**Exercise objective:**
Write the next part of the passage below about the Brooklyn Nets' Summer League roster, starting right after its final sentence.

**Text for analysis:**
------------------------

The sole absentee among the top 10 has been Dallas wing Luka Doncic, whose buyout from Real Madrid has not been finalized.
Similarly, both of Brooklyn’s draft picks, forwards Dzanan Musa and Rodions Kurucs, have yet to be released from their European clubs. However, Musa, the Nets’ first-round selection (29th overall), wasn’t going to appear in any Summer League games anyway, per general manager Sean Marks.
You see, Musa just played 75 games during his club’s season and in tournaments, according to Marks.
Just checking, but isn’t an NBA season 82 games? I guess having Musa play a few minutes over the weekend if he were eligible might have caused a heart attack.
Guard Caris LeVert and center Jarrett Allen, Marks’ first-round selections from the prior two drafts, were also included on the Nets’ Summer League roster, but that was just window dressing. They sat on the bench for both games, leaving a bunch of bums to face off against clubs who sported some legitimate NBA prospects.
It’s not like Allen and LeVert are proven commodities, by the way. Though they are glistening with potential, their games, particularly their shooting mechanics, are far from finished products.

------------------------

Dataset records
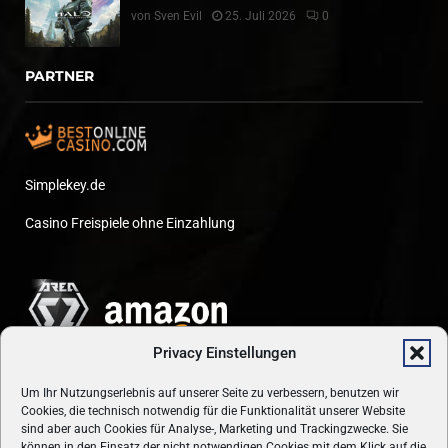
von
Sven Evil
25. Juli 2026
0
PARTNER
Simplekey.de
Casino Freispiele ohne Einzahlung
Privacy Einstellungen
Um Ihr Nutzungserlebnis auf unserer Seite zu verbessern, benutzen wir
Cookies, die technisch notwendig für die Funktionalität unserer Website
sind aber auch Cookies für Analyse-, Marketing und Trackingzwecke. Sie
können in den Einsatz der nicht notwendigen Cookies mit dem Klick auf die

------------------------

**Exercise answer:**
At halftime of Saturday’s affair versus the Thunder, Marks said he would look to see if there was “an opportunity” for Allen and LeVert to get some run in the final games of the summer.
An opportunity? Someone should give Marks the schedule.
Howard Trade Not Marks' Finest Moment
New York Post writer Brian Lewis threw shade on my original topic, which was blasting the Nets for their rush to buy out Dwight Howard. Marks previously yielded overpaid center Timofey Mozgov, two second-picks and a reported $5 million in cash to Charlotte in the win-win June 21 trade that finally brought Howard to Brooklyn after more than six years of teases.
However, my gleeful mood shifted to ire when it was reported first by the Washington Post's Tim Bontemps on Saturday that the future Hall of Fame center left only $5 million of his expiring $23.8 million contract on the buyout table. Thirty percent is the low end on typical givebacks, according to experts. Why wasn’t Marks using his leverage to extract more?
I had assumed that it was Howard who badly wanted out to join a winning team, with the Wizards emerging as his ultimate destination following a reported two-year, approximately $11 million deal using their full mid-level exception.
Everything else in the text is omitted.